I was fortunate yesterday to attend a four hour Jeet Kune Do seminar co-taught by Clive Elliott and Steve Martin. The opportunity to learn from two top instructors, and train with their students, was a real privilege, not to mention a fantastic chance to broaden my martial arts skill set.
This was the first JKD training session I’ve attended, although the R.AT. is grounded in JKD concepts. As a result, a lot of what was covered fell outside my core skill set of traditional Jiu Jitsu and Defendo. But cross training is something which is increasingly important to me, as a way to fill in the gaps ,and to address some of the assumptions which can develop if you only train in one art (attacks always start at a set distance, or in a set manner).
The seminar covered a significant body of techniques, from a number of different entry and exit points, and it was here that a theme started to emerge; namely of being able to transition between the different ranges of a fight and not get trapped in just one. For the uninitiated, the four fighting ranges are long range (kicking and some weapon attacks), medium range (punching distance), close (upright grappling), and groundwork. Most martial arts only operate within one or two of these ranges, which make it difficult to react if an attack originates in an unfamiliar range. Being able to effectively move between the ranges means that you can react appropriately, and move to a range where your core techniques fall.
So, over the course of four hours we worked on moving between the ranges and disrupting our opponents attacks, always from different starting points and assumptions.

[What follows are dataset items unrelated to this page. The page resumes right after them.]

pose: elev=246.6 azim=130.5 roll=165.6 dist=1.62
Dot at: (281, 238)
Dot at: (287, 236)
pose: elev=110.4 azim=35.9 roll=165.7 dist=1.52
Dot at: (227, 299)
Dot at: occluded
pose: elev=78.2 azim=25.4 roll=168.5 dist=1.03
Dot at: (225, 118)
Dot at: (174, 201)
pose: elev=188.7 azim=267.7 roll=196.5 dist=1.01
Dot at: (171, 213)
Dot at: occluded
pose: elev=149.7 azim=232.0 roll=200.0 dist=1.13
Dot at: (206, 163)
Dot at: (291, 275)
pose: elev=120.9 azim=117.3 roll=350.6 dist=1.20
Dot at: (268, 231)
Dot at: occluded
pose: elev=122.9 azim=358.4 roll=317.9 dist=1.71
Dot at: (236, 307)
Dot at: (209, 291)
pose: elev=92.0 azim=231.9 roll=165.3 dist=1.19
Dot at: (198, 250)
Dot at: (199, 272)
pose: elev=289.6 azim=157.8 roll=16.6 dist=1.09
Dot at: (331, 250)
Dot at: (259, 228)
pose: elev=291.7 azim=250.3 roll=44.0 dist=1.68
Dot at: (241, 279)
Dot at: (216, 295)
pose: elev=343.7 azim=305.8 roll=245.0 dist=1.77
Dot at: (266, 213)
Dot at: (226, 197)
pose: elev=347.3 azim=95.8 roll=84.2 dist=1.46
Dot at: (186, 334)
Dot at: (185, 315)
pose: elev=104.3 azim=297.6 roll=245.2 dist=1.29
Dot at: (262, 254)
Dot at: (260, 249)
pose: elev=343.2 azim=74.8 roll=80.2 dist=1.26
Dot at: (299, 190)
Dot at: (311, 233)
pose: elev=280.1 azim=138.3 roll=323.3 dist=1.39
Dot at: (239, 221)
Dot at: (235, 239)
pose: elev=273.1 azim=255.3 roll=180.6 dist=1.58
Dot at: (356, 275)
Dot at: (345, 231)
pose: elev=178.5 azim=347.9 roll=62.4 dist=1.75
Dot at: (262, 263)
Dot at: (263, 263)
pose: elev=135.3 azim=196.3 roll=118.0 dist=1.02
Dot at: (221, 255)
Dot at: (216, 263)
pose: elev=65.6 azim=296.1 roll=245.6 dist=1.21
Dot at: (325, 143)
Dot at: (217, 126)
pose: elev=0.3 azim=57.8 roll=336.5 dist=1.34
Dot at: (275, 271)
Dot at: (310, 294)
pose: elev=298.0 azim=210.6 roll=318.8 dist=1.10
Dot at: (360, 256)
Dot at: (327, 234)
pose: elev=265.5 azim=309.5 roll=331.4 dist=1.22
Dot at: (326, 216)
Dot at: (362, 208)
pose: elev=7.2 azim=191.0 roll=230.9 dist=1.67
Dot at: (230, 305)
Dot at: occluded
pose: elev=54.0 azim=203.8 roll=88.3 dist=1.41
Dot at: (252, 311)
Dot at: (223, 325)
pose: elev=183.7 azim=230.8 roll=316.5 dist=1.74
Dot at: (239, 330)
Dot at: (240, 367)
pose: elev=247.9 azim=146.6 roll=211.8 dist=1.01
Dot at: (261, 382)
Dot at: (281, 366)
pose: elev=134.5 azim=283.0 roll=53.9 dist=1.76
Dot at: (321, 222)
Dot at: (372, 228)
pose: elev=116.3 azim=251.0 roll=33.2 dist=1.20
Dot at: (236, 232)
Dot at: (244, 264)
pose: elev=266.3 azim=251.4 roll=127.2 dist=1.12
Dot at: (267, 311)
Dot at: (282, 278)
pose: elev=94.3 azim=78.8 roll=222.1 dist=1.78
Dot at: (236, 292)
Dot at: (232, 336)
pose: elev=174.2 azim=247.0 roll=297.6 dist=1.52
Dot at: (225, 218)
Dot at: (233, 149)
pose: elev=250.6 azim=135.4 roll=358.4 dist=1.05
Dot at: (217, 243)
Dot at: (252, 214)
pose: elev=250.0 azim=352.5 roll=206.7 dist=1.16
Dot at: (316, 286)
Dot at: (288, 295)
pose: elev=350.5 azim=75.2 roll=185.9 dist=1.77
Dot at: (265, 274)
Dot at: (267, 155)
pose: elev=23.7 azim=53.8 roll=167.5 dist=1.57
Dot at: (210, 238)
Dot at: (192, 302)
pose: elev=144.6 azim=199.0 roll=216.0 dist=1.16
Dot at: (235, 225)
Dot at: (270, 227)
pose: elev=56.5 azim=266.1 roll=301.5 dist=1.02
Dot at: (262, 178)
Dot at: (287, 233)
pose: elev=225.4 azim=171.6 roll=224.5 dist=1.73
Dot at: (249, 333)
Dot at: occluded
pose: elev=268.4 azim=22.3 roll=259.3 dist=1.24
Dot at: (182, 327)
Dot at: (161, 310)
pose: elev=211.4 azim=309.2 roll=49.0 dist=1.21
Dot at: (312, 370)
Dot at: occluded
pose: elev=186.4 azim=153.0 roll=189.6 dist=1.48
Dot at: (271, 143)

This included working from clinch, where I was delighted to get to use a technique with which I was intimately familiar (Koshi Garuma, everyone’s first hip throw, and the only thing which was familiar during the course), several sticky hands responses to a jab, cross punch combination, timing punches to disrupt a switch kick, and some wonderfully elegant lock flows on the knees and ankles.
Despite being well and truly out of my realm of experience and my comfort zone, a number of aspects of this approach really resonated with me, particularly being forced to work in ranges with which I am not familiar, and with attacks I am not used to dealing with. And this is such a necessary element of any training. This is not to belittle my core arts, far from it. But there are so many unexpected situations in which you may have to use your skill set, and training in a broad range of styles and arts presents the opportunity to functionalise training and increase the variety of situations which are no longer unexpected or unfamiliar.
Clive’s club are always a great bunch to train with, and the amount of information presented in just one morning by two expert instructors was incredible in breadth and almost overwhelming. I can’t wait for the next seminar!